Europe says Google broke antitrust law with app rules, Android contracts
Formal "Statement of Objections" focuses on Google search and Chrome browser app installation requirements.
As expected, Google has been hit with a formal “Statement of Objections” (antitrust charges) by the European Commission regarding its Android operating system and related practices. The charges focus on the requirement that handset makers pre-install selected Google apps (search and Chrome in particular) in exchange for access to the Google Play app store.
The Android claims are substantially about Google mobile search and the degree to which Google’s actions seek to maintain its dominance in search. This parallels the Commission’s vertical (shopping) search case, which is still unresolved.

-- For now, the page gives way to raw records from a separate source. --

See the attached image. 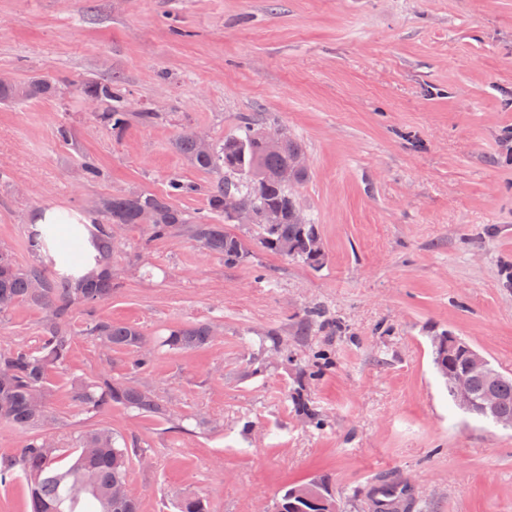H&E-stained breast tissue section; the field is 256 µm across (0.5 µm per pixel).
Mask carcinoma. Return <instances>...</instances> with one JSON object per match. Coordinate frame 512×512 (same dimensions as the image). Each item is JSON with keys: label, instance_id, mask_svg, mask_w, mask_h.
I'll list each match as a JSON object with an SVG mask.
<instances>
[{"label": "carcinoma", "instance_id": "1", "mask_svg": "<svg viewBox=\"0 0 512 512\" xmlns=\"http://www.w3.org/2000/svg\"><path fill=\"white\" fill-rule=\"evenodd\" d=\"M77 91L91 107L94 120L118 133L133 120L146 126L159 119L158 113L148 109L129 111L118 84L110 80L86 79ZM53 92L55 83L44 76L22 85L0 83L1 101L36 100ZM175 147L195 168L214 175V180L202 189L190 181L172 178L162 194L118 192L99 199L95 208L102 220L98 223L94 271L76 278L47 265L21 267L8 249L0 248V314L21 303L42 312L44 338L38 350H0V422L41 430V435L27 440L16 456L0 460V485L6 487L18 476L25 480L27 512H139V504L128 488L129 449L120 444V436L110 427L83 434L79 445L72 449L69 465L60 467L64 450L53 439L56 421L50 412L55 393L50 375L63 368L72 353V307L112 298L117 238L114 227L139 224L149 242L184 237L223 257L224 264L237 266L248 258L250 248L248 242L224 228L232 223L224 214V196L232 194L260 212H277V223L254 225L252 241L262 250L301 261L314 270L324 265V254L314 249V242L321 241L318 225L296 219L300 205L291 187L305 182L309 173L291 171L293 157L304 153L295 138L285 136L282 149L270 152L265 149L261 130L248 119L240 133L211 142L206 151L200 148L193 129L183 131ZM200 190L206 196L205 210L187 213L174 205L175 200ZM145 212L152 215V223H142ZM85 331L103 347L134 351L135 365L140 368L149 366L153 359L155 342L132 325L92 320ZM217 335L218 329L209 323L173 327L160 346L195 351L209 346ZM432 347L434 364L443 377L469 370L473 403L467 413L482 417L484 398L491 390L497 411L512 420V377L502 373L491 377L482 368L470 367L465 356L451 357L443 345L435 342ZM70 391L86 411L95 414L121 407L146 418L168 417L167 409L150 390L109 375L73 377ZM280 503L286 512H329L319 502L309 504L297 499L291 487ZM178 509L210 512V504L203 497H194L181 502Z\"/></svg>", "mask_w": 512, "mask_h": 512}]
</instances>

The Statement of Objections asserts that phone makers are illegally constrained by Google’s contractual agreements, which serve to “strengthen Google’s dominant position in general internet search, and adversely affect competition in the market for mobile browsers.”
The most concise statement of the EC’s claims is laid out in its press release. It says that Google broke European antitrust law by:
- requiring manufacturers to pre-install Google Search and Google’s Chrome browser and requiring them to set Google Search as default search service on their devices, as a condition to license certain Google proprietary apps;
- preventing manufacturers from selling smart mobile devices running on competing operating systems based on the Android open source code; and
- giving financial incentives to manufacturers and mobile network operators on condition that they exclusively pre-install Google Search on their devices.
(emphasis in original)
The Commission argues Google’s behavior “may lead to a further consolidation of the dominant position of Google Search” and limit the ability of other browsers to compete with Chrome. It also argues that Google’s conduct “hinders the development of operating systems based on the Android open source code and the opportunities they would offer for the development of new apps and services.”

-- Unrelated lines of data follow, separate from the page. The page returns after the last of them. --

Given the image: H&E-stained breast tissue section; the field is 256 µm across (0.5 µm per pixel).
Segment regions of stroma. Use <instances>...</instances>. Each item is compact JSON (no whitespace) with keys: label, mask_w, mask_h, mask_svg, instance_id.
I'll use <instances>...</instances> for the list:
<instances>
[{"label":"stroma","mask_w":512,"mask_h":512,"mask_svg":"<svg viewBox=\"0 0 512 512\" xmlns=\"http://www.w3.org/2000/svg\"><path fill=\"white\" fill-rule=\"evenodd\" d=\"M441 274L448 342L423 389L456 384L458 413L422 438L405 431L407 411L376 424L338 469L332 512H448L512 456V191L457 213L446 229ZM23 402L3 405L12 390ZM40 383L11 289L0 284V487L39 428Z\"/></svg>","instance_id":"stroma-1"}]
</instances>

The Commission makes the leap that consumers are ultimately harmed by a lack of innovation and choice, resulting from Google’s actions. Google will argue precisely the opposite — that consumers are benefited by current arrangements and that market fragmentation would harm consumers (and developers). Indeed, so far, there seems to be no evidence that European consumers are complaining about Android or a lack of choice in the market.
The case is more expansive, but in most ways similar to the one that was prosecuted against Google in Russia and intiated by Google competitor Yandex. Competition authorities in Russia ruled against Google and barred pre-installed apps on Android handsets. Google has not yet complied with the ruling in that country.
The European Commission points out that “sending a Statement of Objections does not prejudge the outcome of the investigation.” However, if the outcome is unfavorable to Google, it could face fines as high as $7 billion. Accordingly, between the two antitrust cases, Google faces significant potential exposure in Europe.